Basically, "it depends"
For most intact beef muscle meat (not ground, or poked), you can:
- Cook it for as long as you want to a temperature below 130 deg F as long as
- It is consumed within four hours after leaving the fridge, and
- The surface is pasteurized (searing is a typical approach)
- Cook it for as long as you want at or over 130 deg F so long as it reaches and stays at a time/temperature combination that meets the requirements for pasteurization (the "official" tables do go below 140, the oft-proclaimed edge of the "danger zone") and properly held before serving
Poultry, as well as ground, poked meats (anything that could have transferred contamination from the outside surface to deeper with in the product) can only safely be cooked to pasteurization.
Eggs are recommended to be cooked to pasteurization. With a well-controlled bath, they can even be low-temperature pasteurized without starting to obviously "cook" them.

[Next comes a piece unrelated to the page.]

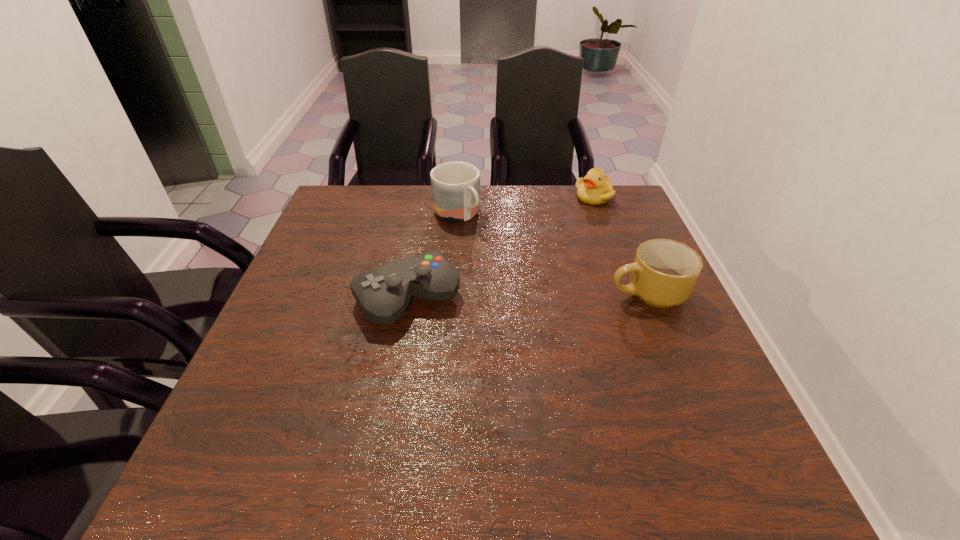
Locate an element on the screen. vacant space on the desktop that is between the control and the right mug and is positioned on the front-facing side of the duckling is located at coordinates (552, 295).

Where is `free space on the desktop that is between the control and the nearer mug and is positioned on the side with the handle of the tallest object`? The height and width of the screenshot is (540, 960). free space on the desktop that is between the control and the nearer mug and is positioned on the side with the handle of the tallest object is located at coordinates (542, 295).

Fish and shellfish are often eaten "raw" or in various not-completely-FDA-cooked states (and, with a few exceptions, are required to be deep-frozen to pasteurize), as are things like carpaccio and steak tartare.

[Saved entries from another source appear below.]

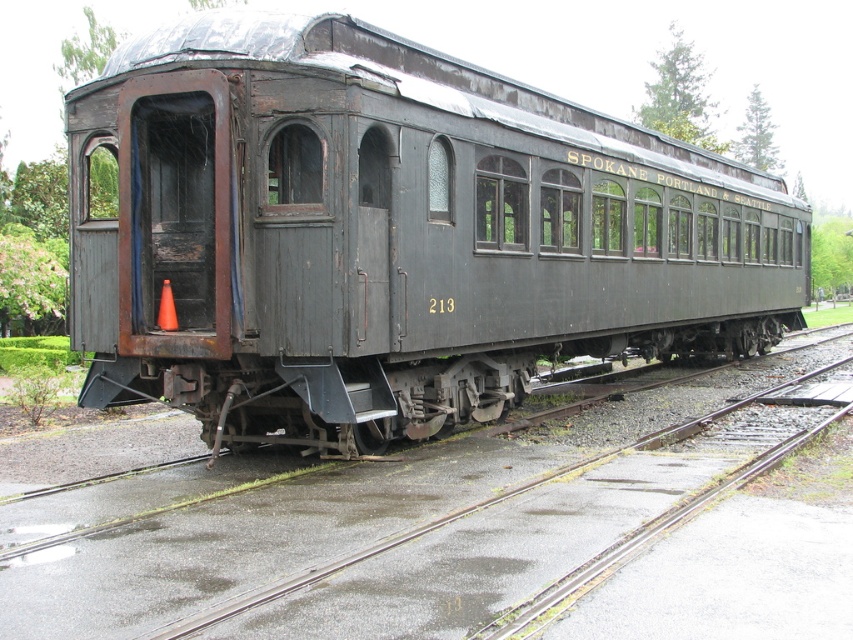
You are standing at the center of a platform and see the rusty metal train car at center. If you walk straight towards it, will you hit the train car at center?

Yes, because the rusty metal train car at center is located at point (389, 234), which is directly in front of your position at the center of the platform.

You are a railway inspector checking the condition of the tracks and the train car. Based on the image, which object is bigger in size between the rusty metal train car at center and the rusty metal track at lower center?

The rusty metal train car at center has a larger size compared to the rusty metal track at lower center, so the rusty metal train car at center is bigger.

You are standing on the platform next to the Spokane Portland and Seattle train car number 213. You notice two points marked on the train car. One is at coordinate point (x=608, y=216) and the other at point (x=113, y=538). If you were to walk towards the train car, which point would you encounter first?

Point (x=608, y=216) is further to the viewer than point (x=113, y=538), so you would encounter point (x=608, y=216) first as you approach the train car.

For example, at home we cook our steaks to (for our taste) "medium rare" in a 125 deg F bath for the hour or two it takes to heat through completely, and then however long it takes to complete and plate the rest of the meal, then they are seared with a blowtorch.

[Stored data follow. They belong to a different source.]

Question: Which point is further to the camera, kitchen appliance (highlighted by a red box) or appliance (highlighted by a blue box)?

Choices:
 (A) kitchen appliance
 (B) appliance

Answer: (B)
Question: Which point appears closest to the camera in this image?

However, we "slow cook" flat iron (a chuck portion) at 131 deg F for 24 hours or so. We sear it to develop flavor; the surface has already been pasteurized by virtue of being at 131 deg F for so long.
It is believed that somewhat lower temperatures can still pasteurize, but, as I understand it, the tables stopped at 130 deg F as the requesting deli meat company could deliver roast beef that hadn't completely turned from pink to gray at that temperature.